日刊スポーツ

羽生結弦SP3位「1面に悔しいと書かれるのは嫌」

SPを終え渋い表情の羽生(撮影・鈴木みどり)

<フィギュアスケート:世界選手権>◇21日◇さいたまスーパーアリーナ◇男子SP(ショートプログラム)

右足首故障からの復活優勝を狙う羽生結弦(24=ANA)が、今季自己最低の94・87点の3位発進とつまずいた。冒頭に予定した4回転サルコーが2回転となるミスが響き、点数が伸び悩んだ。昨年11月のグランプリ(GP)シリーズロシア杯以来124日ぶりの試合となり、23日のフリーで2年ぶり3度目の世界一を目指す。過去2度の優勝はいずれもフリーで逆転している。

正直な気持ちを吐き出した。羽生は「久しぶりに頭が真っ白になりましたね」。ミックスゾーンで少し困惑した表情を浮かべた。
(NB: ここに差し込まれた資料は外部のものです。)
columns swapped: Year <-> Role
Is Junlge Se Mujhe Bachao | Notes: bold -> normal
1万8000人の期待を一身に浴びた。冒頭の4回転サルコー。跳んだ瞬間にほどけて2回転になり、会場は一斉にため息に包まれた。その後はノーミスでまとめたが、4回転サルコーが2回転と判定されて0点となり点数が伸びなかった。

久しぶりの国内戦だったからこそ力みが出た。実戦はロシア杯以来124日ぶりだが、国内戦ともなれば17年4月21日の国別対抗戦(東京)のフリー以来、実に699日ぶりだった。それゆえの大歓声。「ちょっときばりすぎた。声援を受け止めたい気持ちがあった」と空回りした。演技前の6分間練習でも、1度だけ4回転サルコーをミス。「サルコーはウオームアップしなくても跳べるようなジャンプ。それを信じ切ればよかった」と考えすぎてしまった。

出遅れはしたが、焦りはない。報道陣とのやりとりでは「めちゃくちゃ悔しい…。でも1面に『悔しい』って書かれるのは嫌。でも『頭真っ白』が1面になるのか。書かないで下さいね」とちゃめっ気たっぷりに話すなど気持ちに余裕があった。その後の会見でも「もっと自信を持って、もっと王者らしくいないとダメだなと思った」とどっしりと構えた。
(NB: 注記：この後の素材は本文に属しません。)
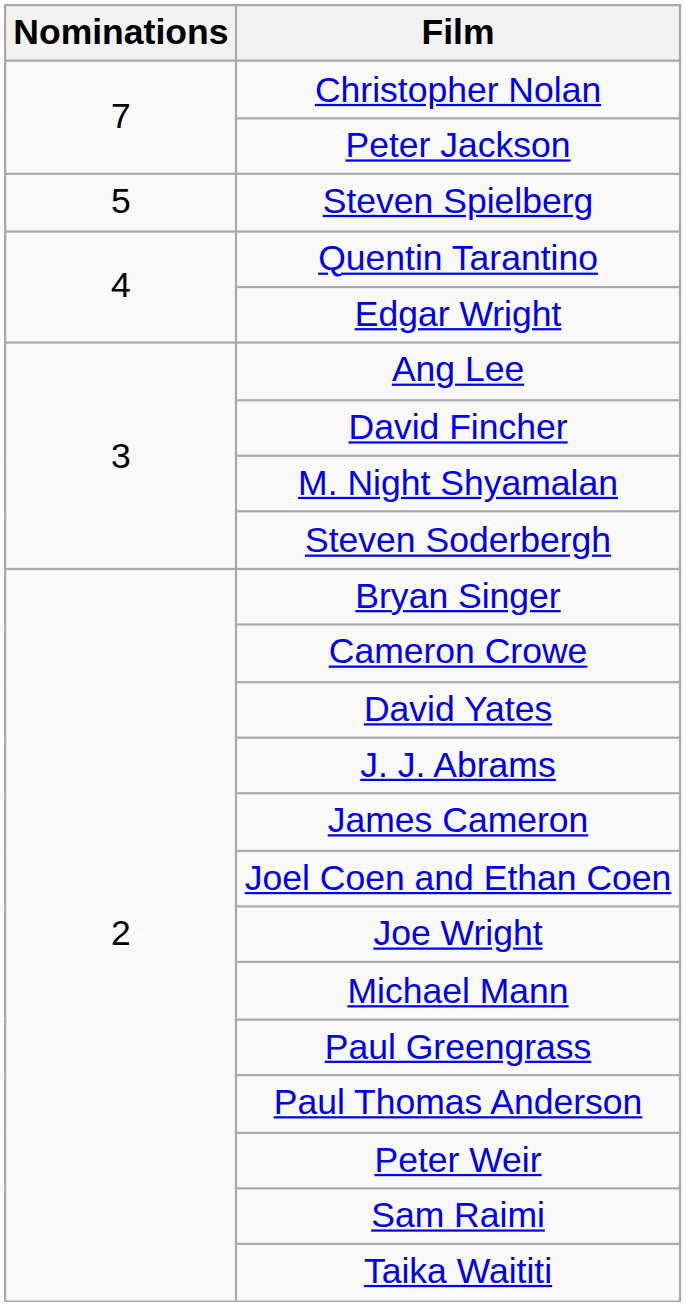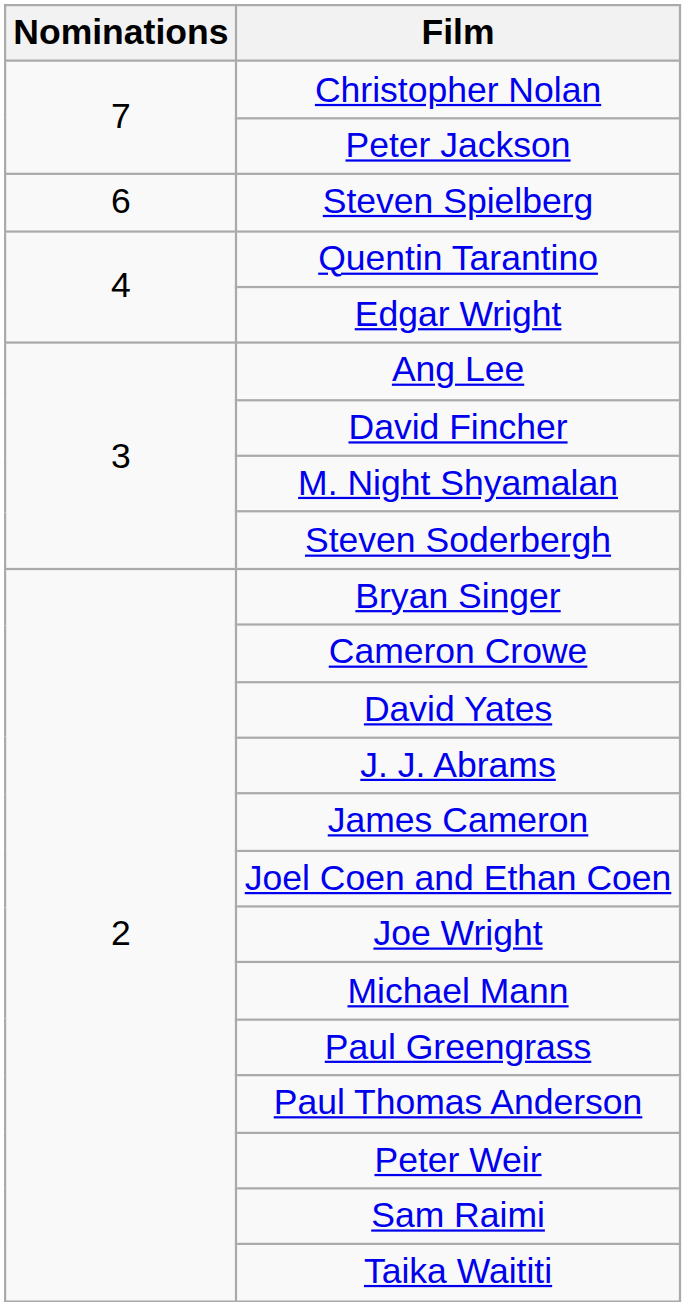Steven Spielberg | Nominations: 5 -> 6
何度も困難を乗り越えてきたからこそ自信がある。14、17年の世界選手権はフリーで逆転。右足首を負傷した昨年ロシア杯も、痛み止めを飲んだ強行出場でGP連勝を達成した。「こういう時の対処法は知っている。経験をフリーに生かす」。逆転の道筋は、すでに頭の中にある。【佐々木隆史】

◆羽生の右足首負傷 18年11月のGPロシア杯の練習中に4回転ループの着氷で右足首を負傷。「右足関節外側靱帯(じんたい)損傷、三角靱帯損傷、右腓骨(ひこつ)筋腱(けん)部損傷。3週間の安静固定、その後リハビリ加療に約1カ月を要する」と診断された。同年12月のGPファイナルと全日本選手権を欠場。17年11月のNHK杯でも練習中に同じ箇所を負傷していた。

男子SP上位成績
羽生の世界選手権の成績
羽生の今季成績と日程
SPの演技を終え、下を向く羽生(撮影・鈴木みどり)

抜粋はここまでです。